-- Available data follows --

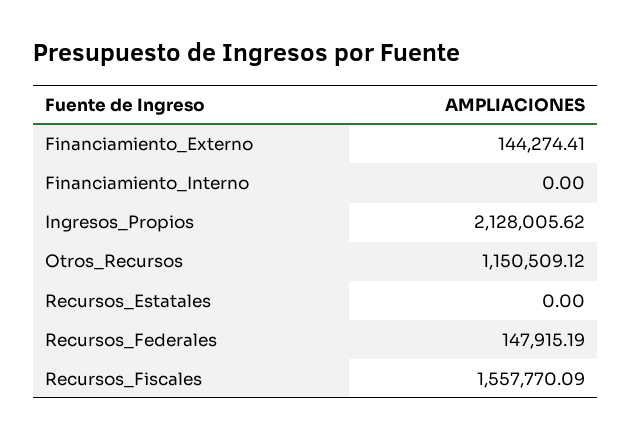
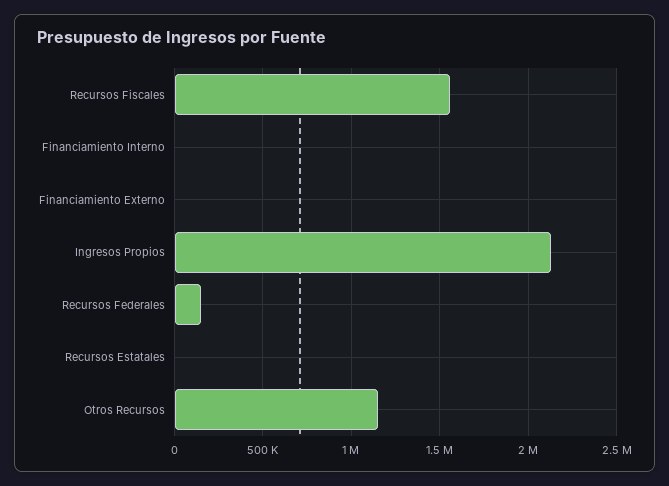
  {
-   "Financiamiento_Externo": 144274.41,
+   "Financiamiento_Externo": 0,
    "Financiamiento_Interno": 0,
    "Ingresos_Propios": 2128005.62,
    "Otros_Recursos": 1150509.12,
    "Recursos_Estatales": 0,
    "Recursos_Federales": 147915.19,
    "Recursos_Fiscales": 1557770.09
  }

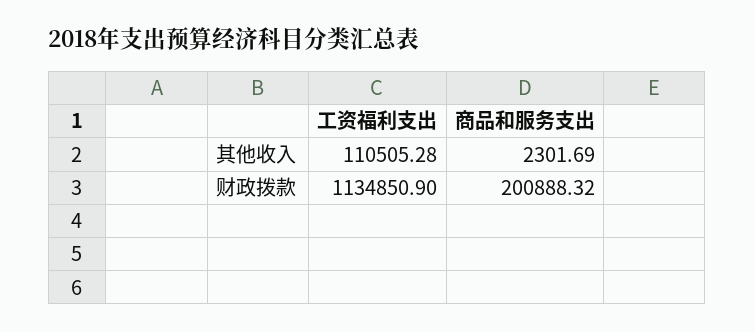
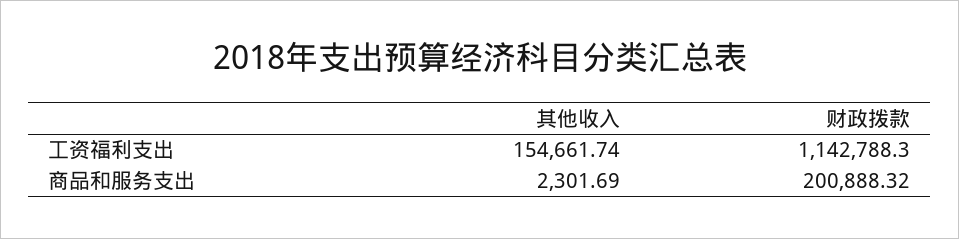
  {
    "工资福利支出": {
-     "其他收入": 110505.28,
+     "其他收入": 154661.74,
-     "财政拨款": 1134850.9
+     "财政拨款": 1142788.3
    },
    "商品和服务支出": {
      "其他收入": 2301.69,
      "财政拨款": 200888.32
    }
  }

-- Available data concluded --
-- Available data follows --

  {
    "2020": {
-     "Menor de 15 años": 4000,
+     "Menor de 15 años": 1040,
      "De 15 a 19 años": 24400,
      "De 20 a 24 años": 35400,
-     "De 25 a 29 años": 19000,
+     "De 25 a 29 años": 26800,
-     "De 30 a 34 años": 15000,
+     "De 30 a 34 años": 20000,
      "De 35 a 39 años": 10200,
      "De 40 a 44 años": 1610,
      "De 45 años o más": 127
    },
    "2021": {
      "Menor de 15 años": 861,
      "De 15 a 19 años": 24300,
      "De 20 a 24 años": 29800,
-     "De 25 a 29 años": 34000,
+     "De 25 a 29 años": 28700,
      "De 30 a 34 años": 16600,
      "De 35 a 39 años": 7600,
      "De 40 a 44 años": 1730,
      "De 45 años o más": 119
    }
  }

-- Available data concluded --
-- Available data follows --

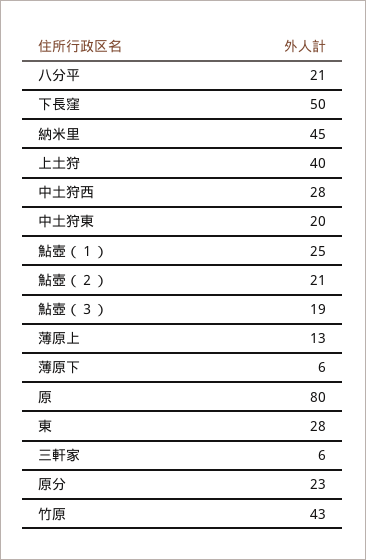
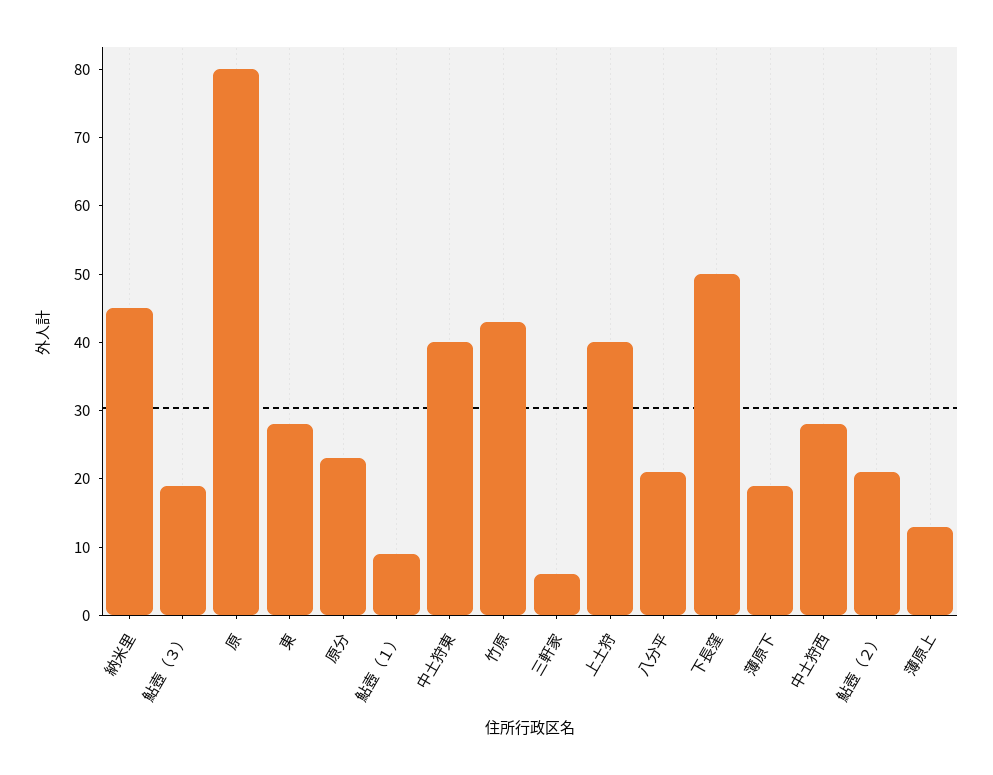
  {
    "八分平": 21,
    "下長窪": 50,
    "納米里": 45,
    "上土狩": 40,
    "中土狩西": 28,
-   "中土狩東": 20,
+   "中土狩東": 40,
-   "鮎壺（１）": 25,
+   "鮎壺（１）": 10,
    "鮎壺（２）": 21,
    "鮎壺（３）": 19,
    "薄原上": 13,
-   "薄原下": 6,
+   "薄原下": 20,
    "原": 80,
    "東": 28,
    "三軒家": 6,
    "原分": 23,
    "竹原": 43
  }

-- Available data concluded --

- [What is being asked]: Each line of the material that has "财政拨款" in it should be counted; reply with that number alone.

- [Result of the task]: 3